First, no one is expected to answer with perfectly working code. Anyone who insists that you provide perfectly working code is most likely a help vampire, and their question should be reviewed for edits to improve it or ultimate closure. However, the code you do put in your answer should, in my opinion, use good coding practices. Sometimes if you show someone the wrong way to do something, it's harder to get them to change it later on, once they gain experience and become more opinionated about their perceived skill level.
Second, your answer should also answer the question fully.
I believe you gave an answer that you felt would solve the problem, and your intentions were good. You also answered the question fully. However, I tend to be more of a purist. Mixing code is bad, unreadable, and should be avoided. I wouldn't have downvoted your answer, but I wouldn't upvote either.

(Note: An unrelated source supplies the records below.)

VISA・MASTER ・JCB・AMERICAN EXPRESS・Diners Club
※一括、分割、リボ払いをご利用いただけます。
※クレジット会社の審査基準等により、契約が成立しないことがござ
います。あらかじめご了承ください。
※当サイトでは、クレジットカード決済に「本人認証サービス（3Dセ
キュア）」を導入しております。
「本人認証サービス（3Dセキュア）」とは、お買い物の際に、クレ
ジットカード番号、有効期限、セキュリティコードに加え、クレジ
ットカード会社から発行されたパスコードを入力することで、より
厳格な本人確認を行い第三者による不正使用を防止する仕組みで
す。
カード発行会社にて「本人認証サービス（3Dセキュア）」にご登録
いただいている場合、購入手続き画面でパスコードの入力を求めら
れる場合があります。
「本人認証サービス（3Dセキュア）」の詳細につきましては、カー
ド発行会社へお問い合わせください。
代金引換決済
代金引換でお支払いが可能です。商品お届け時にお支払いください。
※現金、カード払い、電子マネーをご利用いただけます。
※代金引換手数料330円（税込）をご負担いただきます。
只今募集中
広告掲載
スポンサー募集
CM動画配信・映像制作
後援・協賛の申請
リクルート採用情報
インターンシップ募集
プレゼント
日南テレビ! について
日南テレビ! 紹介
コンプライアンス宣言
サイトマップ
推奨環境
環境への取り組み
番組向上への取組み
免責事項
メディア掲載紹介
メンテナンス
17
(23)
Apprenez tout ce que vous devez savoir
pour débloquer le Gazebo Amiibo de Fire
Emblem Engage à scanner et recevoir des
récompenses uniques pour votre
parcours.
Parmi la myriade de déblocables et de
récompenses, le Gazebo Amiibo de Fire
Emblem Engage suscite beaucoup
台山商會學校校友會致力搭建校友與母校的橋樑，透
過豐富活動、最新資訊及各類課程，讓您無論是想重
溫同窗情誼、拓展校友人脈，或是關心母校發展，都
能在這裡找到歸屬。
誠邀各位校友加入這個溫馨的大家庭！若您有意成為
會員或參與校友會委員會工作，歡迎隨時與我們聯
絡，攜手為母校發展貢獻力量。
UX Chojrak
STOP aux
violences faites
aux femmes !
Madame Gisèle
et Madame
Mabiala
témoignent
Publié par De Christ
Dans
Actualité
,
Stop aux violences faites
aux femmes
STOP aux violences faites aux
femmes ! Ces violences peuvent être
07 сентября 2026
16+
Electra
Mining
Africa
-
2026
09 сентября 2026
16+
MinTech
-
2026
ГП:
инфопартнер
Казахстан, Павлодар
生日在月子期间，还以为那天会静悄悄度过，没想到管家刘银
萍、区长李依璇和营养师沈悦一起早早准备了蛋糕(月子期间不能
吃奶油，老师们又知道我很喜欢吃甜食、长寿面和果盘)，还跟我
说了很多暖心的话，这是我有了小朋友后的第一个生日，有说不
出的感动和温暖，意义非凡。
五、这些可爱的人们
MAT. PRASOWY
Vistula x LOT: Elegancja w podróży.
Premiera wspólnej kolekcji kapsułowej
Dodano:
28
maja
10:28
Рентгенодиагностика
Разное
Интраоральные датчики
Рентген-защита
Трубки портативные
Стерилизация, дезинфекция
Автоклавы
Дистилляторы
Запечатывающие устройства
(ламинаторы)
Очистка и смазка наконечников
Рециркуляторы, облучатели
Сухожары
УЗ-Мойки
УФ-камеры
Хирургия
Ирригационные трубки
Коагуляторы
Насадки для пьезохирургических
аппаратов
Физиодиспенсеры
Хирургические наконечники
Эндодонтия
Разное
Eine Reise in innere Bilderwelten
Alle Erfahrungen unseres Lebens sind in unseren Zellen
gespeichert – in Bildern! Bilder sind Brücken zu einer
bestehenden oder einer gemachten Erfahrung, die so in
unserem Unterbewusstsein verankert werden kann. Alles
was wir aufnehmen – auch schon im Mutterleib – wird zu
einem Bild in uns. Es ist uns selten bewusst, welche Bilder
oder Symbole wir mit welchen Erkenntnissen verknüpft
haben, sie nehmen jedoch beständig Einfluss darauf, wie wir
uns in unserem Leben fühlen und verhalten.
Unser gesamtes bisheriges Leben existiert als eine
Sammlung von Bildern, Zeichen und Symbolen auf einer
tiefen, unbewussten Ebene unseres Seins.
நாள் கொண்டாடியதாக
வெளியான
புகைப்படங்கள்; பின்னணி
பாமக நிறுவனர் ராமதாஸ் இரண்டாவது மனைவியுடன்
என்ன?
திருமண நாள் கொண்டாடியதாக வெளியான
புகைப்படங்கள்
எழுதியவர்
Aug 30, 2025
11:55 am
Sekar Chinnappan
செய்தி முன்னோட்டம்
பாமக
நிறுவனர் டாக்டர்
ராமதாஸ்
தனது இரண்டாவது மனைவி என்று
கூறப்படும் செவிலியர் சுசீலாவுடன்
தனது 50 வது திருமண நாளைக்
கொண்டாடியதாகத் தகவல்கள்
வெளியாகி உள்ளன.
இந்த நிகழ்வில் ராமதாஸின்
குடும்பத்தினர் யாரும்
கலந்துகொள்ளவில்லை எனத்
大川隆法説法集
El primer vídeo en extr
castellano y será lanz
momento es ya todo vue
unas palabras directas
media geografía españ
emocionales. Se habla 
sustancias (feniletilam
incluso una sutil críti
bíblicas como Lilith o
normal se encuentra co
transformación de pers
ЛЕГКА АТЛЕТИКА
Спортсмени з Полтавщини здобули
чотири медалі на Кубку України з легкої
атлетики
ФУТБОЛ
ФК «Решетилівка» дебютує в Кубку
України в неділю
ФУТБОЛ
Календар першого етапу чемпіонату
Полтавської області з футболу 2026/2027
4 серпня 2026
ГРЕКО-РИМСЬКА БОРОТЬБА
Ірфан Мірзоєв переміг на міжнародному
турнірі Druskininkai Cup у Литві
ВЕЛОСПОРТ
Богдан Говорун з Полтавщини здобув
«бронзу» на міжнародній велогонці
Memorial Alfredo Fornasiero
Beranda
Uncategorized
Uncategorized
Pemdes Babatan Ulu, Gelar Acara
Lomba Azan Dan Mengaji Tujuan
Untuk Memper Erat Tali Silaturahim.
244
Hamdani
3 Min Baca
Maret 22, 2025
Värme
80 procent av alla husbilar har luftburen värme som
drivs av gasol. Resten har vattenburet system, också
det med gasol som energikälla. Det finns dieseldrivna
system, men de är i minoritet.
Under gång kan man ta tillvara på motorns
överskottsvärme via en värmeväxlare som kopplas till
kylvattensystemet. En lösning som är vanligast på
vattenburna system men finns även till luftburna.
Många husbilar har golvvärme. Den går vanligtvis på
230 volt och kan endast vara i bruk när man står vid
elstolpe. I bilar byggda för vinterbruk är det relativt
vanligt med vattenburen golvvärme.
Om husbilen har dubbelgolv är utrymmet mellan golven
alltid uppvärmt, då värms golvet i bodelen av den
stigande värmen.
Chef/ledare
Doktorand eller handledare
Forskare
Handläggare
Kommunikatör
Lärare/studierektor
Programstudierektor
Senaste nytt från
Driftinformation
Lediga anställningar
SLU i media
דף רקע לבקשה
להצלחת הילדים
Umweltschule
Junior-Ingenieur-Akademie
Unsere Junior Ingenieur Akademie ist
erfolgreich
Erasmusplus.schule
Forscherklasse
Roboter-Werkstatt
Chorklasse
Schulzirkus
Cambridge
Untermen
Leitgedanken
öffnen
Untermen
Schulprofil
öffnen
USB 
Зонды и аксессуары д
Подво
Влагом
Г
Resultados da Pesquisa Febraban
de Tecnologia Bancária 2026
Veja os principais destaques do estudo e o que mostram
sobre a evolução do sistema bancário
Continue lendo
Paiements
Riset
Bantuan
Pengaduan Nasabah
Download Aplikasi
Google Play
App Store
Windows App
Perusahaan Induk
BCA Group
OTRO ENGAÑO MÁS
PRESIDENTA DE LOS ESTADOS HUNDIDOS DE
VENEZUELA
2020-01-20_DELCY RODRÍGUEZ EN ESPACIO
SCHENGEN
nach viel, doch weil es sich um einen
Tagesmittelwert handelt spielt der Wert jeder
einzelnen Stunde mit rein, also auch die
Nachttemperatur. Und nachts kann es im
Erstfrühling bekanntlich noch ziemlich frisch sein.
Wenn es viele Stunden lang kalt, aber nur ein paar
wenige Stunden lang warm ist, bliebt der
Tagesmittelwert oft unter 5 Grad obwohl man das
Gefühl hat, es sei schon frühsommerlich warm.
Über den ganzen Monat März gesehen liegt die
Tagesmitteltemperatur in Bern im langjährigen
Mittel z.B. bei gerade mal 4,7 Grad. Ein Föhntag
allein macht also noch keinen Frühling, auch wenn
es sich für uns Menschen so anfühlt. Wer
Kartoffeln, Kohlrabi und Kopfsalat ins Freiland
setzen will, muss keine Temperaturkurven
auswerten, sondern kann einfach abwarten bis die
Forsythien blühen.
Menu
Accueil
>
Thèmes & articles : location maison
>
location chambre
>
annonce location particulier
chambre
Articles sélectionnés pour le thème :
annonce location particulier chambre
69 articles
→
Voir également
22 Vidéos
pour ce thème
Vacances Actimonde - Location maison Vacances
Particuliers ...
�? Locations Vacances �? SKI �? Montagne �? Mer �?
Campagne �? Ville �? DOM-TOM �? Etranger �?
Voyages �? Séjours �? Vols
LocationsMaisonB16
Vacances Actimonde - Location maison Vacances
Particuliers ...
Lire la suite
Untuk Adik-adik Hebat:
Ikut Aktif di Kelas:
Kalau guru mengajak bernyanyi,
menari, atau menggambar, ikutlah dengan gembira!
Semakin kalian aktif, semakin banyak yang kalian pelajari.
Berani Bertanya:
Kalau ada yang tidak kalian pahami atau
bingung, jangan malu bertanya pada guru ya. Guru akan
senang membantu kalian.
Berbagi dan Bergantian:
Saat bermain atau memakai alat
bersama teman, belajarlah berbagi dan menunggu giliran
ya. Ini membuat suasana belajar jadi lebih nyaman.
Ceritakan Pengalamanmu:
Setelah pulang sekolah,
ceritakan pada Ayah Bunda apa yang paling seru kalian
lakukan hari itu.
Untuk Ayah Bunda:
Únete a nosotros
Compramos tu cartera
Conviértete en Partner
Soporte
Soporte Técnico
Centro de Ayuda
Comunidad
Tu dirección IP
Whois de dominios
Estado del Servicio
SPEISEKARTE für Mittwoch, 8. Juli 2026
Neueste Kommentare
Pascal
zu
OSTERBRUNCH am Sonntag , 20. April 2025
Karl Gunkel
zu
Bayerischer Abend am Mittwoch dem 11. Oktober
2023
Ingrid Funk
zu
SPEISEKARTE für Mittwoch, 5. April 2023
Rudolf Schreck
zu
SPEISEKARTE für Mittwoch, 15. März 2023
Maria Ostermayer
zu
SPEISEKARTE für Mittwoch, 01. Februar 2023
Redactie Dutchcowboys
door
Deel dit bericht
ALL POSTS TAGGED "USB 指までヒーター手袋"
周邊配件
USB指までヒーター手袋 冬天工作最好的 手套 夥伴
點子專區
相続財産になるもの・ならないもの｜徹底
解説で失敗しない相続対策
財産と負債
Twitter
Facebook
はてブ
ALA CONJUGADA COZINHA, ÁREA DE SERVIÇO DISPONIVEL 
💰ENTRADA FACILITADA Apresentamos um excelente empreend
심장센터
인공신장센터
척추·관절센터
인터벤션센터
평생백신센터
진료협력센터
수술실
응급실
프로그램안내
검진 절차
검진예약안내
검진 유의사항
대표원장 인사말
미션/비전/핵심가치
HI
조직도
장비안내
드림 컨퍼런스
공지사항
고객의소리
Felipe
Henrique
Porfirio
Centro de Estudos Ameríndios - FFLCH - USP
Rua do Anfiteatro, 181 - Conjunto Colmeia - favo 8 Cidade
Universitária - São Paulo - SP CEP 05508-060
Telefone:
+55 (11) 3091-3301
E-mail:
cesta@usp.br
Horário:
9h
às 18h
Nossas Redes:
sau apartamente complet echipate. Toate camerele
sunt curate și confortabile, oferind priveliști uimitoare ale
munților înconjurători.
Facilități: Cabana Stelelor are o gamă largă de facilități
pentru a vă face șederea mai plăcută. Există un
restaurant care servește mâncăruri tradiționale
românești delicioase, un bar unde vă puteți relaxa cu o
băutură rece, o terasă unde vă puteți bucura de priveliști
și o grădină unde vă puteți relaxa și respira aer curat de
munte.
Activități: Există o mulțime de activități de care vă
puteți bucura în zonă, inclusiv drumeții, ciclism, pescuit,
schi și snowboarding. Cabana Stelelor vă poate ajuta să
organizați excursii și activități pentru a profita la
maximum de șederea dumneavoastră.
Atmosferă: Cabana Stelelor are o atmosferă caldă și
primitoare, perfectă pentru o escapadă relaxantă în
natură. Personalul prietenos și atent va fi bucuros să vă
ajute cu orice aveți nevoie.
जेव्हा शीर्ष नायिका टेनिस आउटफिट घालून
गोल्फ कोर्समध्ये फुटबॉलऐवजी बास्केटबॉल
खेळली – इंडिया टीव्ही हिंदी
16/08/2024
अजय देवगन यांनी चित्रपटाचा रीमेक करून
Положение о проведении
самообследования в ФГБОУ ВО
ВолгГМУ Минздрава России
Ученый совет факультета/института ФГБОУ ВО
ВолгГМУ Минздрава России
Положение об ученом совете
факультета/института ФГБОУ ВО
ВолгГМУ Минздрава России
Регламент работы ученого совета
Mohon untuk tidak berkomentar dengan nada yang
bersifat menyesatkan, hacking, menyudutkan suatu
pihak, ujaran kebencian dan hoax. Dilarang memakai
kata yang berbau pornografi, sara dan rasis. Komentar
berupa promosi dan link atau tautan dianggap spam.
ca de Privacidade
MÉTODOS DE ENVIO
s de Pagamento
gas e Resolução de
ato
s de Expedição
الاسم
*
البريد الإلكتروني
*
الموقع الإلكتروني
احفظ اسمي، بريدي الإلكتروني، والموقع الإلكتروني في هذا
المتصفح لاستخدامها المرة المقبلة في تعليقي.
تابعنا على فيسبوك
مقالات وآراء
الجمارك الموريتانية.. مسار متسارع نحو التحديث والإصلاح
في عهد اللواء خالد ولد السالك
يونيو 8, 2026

Ultimately, some members of the community may feel your answer is helpful and upvote, while others may feel it's harmful and may downvote. People are free to vote as they choose, as long as it's on the content.
From looking at some of your answers, you're a good Stack Overflow user who writes detailed answers that will be useful to future visitors. Keep doing what you're doing. If you get a downvote and the downvoter leaves feedback, try to use that information to improve your answer if you can. If you can't really improve it, then just take it as a learning experience. Everyone gets a downvote occasionally, and sometimes these are the cases where we, as answerers, learn something. ;)
So don't let 1 downvote discourage you. Your answer might get upvoted if someone else thinks it's useful. Good luck!